Problem
Count how many lines in the items below contain the word "minimum", and reply with only that number.

Data records
#####

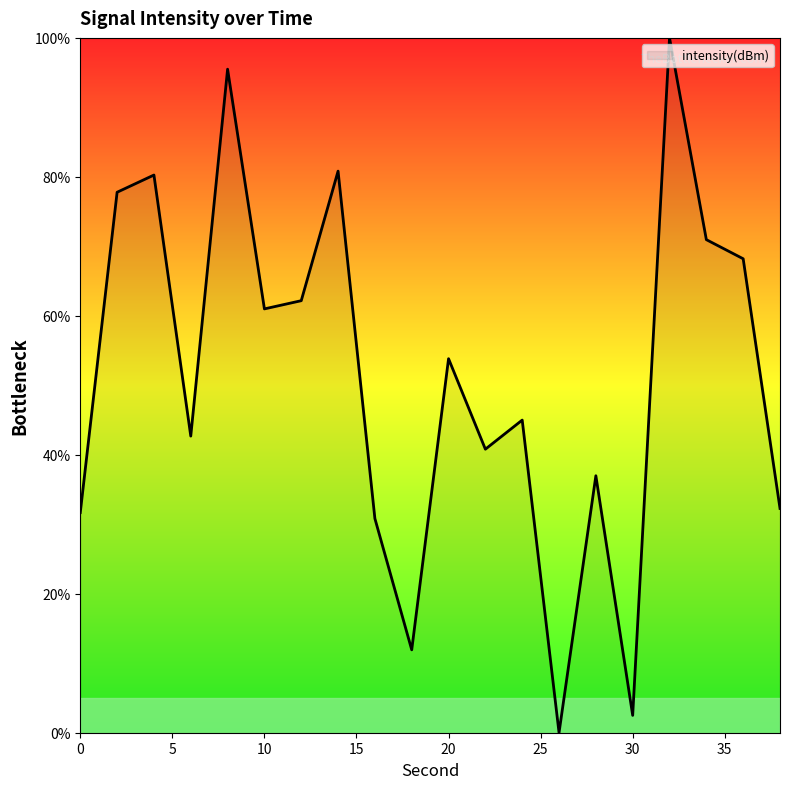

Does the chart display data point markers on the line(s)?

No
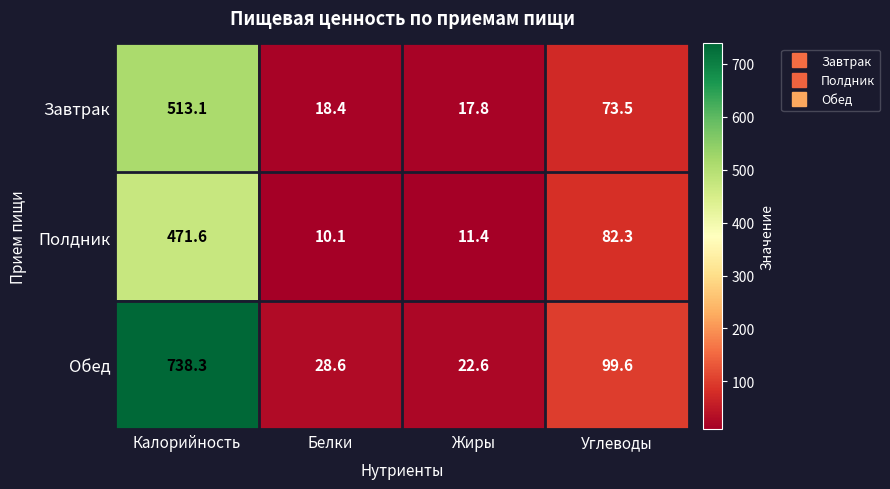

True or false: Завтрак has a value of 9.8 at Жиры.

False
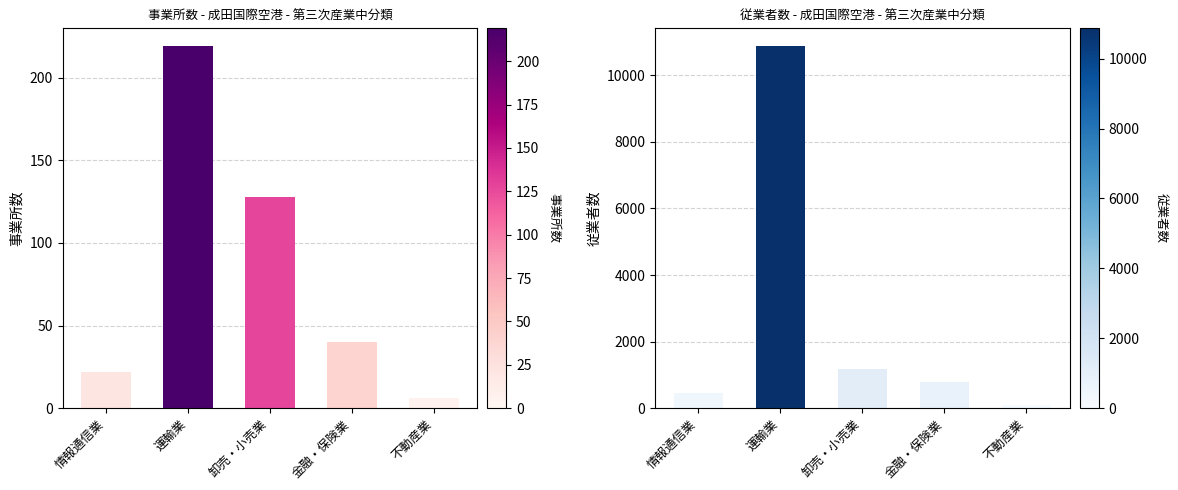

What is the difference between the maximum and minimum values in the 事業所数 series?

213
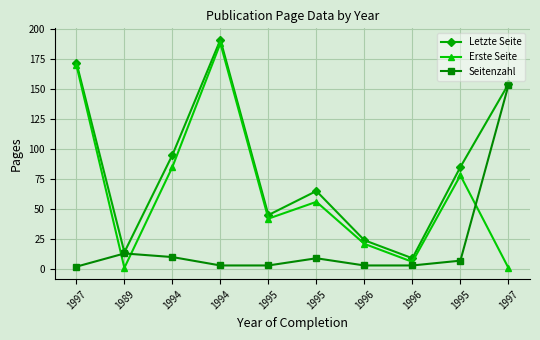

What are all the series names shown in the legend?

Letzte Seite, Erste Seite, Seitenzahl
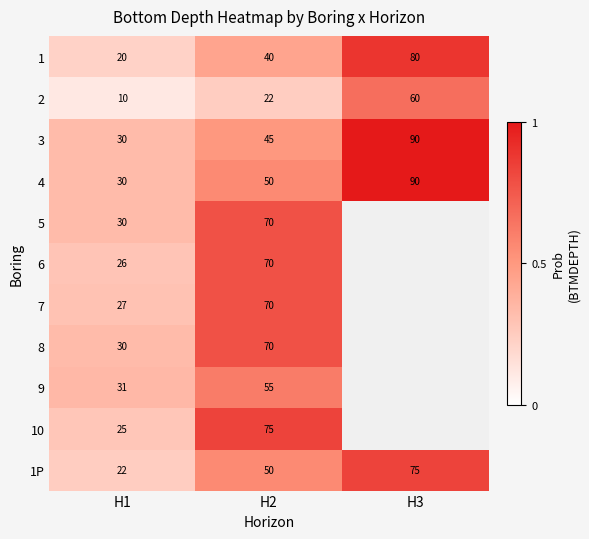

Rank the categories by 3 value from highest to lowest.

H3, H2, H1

#####

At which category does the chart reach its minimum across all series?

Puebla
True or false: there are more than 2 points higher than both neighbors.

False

#####

Solution
2